The first thing you need to understand is that you have three different reports, and they contain exclusive / proprietary data as opposed to "shared" data. This means that you could actually see different information on all three of them.

It also means that you could encounter a mistake on one particular report (the one from TransUnion, for example), while the data provided by Equifax and Experian appeared to be correct. So if you ever have to dispute a mistake on your information, you must contact the company that produced the erroneous report, as the information provided is specific to that company.

All three of the companies mentioned above have a "Disputes" section of their website. That's where you need to go in order to get the ball rolling. Filling out a dispute form is a way of saying, "Hey, this information is incorrect, and you need to fix it because it's affecting my financial status!"

So, you found an error on one or more of your credit reports and you have diligently submitted a dispute / correction form through the appropriate website above. That's all there is to it, right?

Unfortunately, no...

You Are Not a Preferred Customer

Here's something else you should take away from this article. When you first begin contacting a credit-reporting company about a mistake within your information, you will quickly realize that you are not their customer. You will realize this because they will probably treat you in a fashion that suggests the same.

The mortgage company who pays to obtain your credit information is their customer. The car dealer who pays for this information is also their customer too. But you are not their customer. You are a number ... a piece of data to them. And when you start demanding their review of a potential mistake, you become a nuisance as well.

Is this right and fair? Of course not. Personally, I don't think a private company should even be able to collect such information. And if they do collect such information, they should be proactive about safeguarding the data and ensuring the correctness of it. But this is not the case.

I just want you to understand the reality of the situation before you become involved with it. When you go into the process understanding the dynamic, you'll be better prepared for what you must do next, which is to stay on top of them until things are sorted out!

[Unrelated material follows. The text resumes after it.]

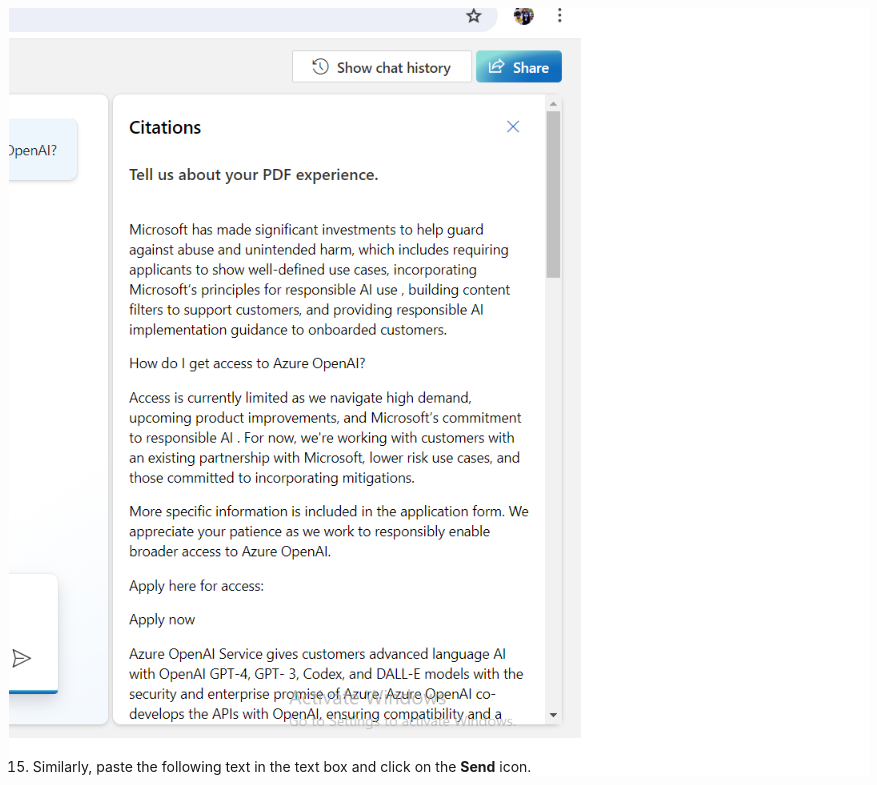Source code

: <img src="./media/image105.png" style="width:5.95885in;height:7.60066in"
alt="A screenshot of a computer Description automatically generated" />

15. Similarly, paste the following text in the text box and click on the
    **Send** icon.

Weak Legislation to the Rescue

As you have probably guessed, the three credit-reporting agencies are regulated by Congress. However, "regulation" in this context just means there are some rules on paper -- it doesn't mean those rules are actually enforced. Specifically, the Fair Credit Reporting Act dictates certain obligations these companies have, with regard to maintaining credit information on consumers. (and correcting that information when it is clearly in error).

The law was created back in 1970, and it has been more recently amended (2003) to try and force the credit-reporting companies to be more responsive. Still, many consumer advocates argue that the act does not go far enough to protect consumers, that it is lazily enforced, and that the core problems that prompted the creation of the act are still very much around today.

The credit-reporting companies are not governmental organizations, as many consumers believe. They are companies driven by profit. In other words, it's in their interest to make as money as possible (as with any other company), but it's not necessarily in their interest to look after consumers.

As a last resort -- if you're previous efforts to correct reporting errors have proven unsuccessful -- you can sue the company who has produced the erroneous information. If you can prove that certain information is false, and that the report has thus caused you financial harm, you could be entitled to damages (monies) paid by the company.